• [Your goal]:
Only the lines of the data holding the string "магнитного" need to be returned.

• [Listed records]:
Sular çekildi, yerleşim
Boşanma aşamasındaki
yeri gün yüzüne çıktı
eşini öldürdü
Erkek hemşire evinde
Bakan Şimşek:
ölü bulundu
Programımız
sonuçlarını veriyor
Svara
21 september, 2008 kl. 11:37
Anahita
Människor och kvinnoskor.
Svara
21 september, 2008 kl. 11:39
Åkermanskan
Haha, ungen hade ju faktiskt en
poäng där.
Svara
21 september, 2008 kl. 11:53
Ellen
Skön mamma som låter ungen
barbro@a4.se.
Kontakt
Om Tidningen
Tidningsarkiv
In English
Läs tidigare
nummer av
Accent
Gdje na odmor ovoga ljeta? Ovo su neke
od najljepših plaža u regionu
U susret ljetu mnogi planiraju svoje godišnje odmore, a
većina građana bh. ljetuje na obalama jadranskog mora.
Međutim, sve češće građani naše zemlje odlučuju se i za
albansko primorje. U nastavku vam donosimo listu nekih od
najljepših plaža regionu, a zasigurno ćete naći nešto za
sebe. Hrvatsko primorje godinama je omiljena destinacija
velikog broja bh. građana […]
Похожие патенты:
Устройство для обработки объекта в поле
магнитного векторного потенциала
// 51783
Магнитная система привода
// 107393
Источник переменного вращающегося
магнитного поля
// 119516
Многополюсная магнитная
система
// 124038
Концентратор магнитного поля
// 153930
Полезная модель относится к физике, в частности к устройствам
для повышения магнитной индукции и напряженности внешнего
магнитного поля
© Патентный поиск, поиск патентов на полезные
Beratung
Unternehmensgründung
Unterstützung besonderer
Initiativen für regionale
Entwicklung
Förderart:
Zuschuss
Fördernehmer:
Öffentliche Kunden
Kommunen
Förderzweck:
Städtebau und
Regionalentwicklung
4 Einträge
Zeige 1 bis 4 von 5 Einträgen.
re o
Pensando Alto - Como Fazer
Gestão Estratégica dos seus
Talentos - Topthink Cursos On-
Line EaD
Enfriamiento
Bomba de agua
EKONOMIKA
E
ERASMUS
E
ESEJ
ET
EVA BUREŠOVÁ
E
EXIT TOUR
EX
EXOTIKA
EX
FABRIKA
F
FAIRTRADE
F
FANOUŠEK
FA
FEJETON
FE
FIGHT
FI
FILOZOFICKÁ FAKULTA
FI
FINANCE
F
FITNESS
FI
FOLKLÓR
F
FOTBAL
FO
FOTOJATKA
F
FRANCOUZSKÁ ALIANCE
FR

• [Exercise result]:
магнитного векторного потенциала
магнитного поля
Концентратор магнитного поля
магнитного поля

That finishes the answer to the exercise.